Mypy throws the error "Value of type 'Row | None' is not indexable" for the line starting with "x=":

from pyspark.sql import DataFrame
from pyspark.sql import functions as f

def somefunction(df: DataFrame, column_name: str) -> DataFrame:
    x = df.select(f.min(f.col(column_name))).first()[0] 
    return df.withColumn('newcolumn', f.col(column_name) + x)

How can I add a type check that passes mypy?


Solution

  • df.select(...) returns a value of type Row | None, which means the actual return value might be a Row, or it might be None. You can't index None, so you can't index a value of type Row | None until you establish that it definitely isn't None. (Essentially, the interface of a union type is the intersection of the individual types: you can only do with A | B what you can do to A and B.)
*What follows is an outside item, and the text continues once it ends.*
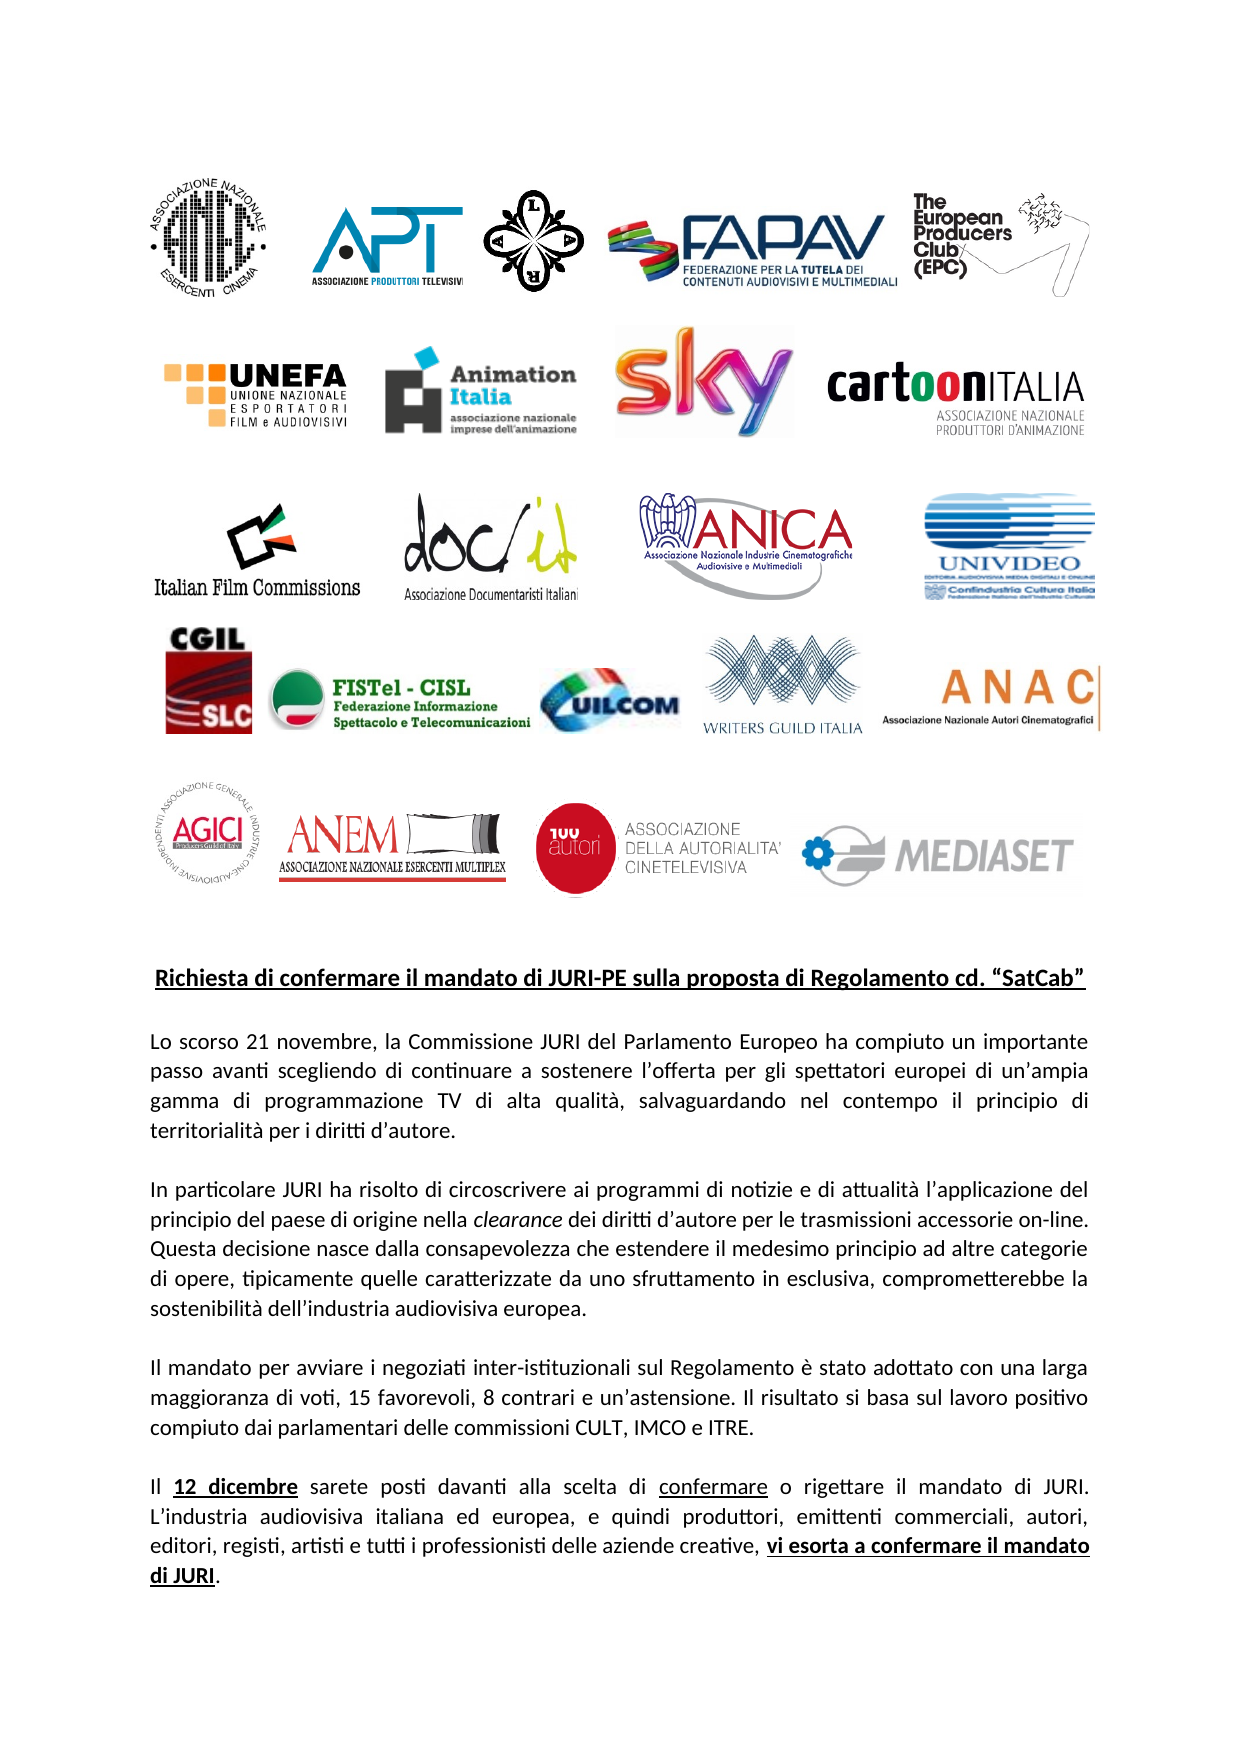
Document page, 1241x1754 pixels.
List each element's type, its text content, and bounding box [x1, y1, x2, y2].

    One way to do that is to use type narrowing: by checking if the return value is None, you can branch into code where the static type is NoneType, or into code where the static type is Row.

    # reveal_type(result) == Row | None
    result = df.select(f.min(f.col(column_name))).first()
    
    if result is None:
        # reveal_type(result) == None
        do what needs to be done if no row is returned
    else:
        # reveal_type(result) == Row
        x = result[0]
        return df.withColumn('new column', f.col(column_name) + x)
    

    You might know that the particular argument to df.select cannot fail, but mypy does not.


    Another option, if you are absolutely sure you will get a Row back, is to use cast to let mypy in on the secret.

    x = typing.cast(Row, df.select(...))[0]
    return df.withColumn(...)
    

    This is risky, though. mypy will believe the cast, and if df.select(...) does return None, you'll get a runtime error even though mypy says it's OK.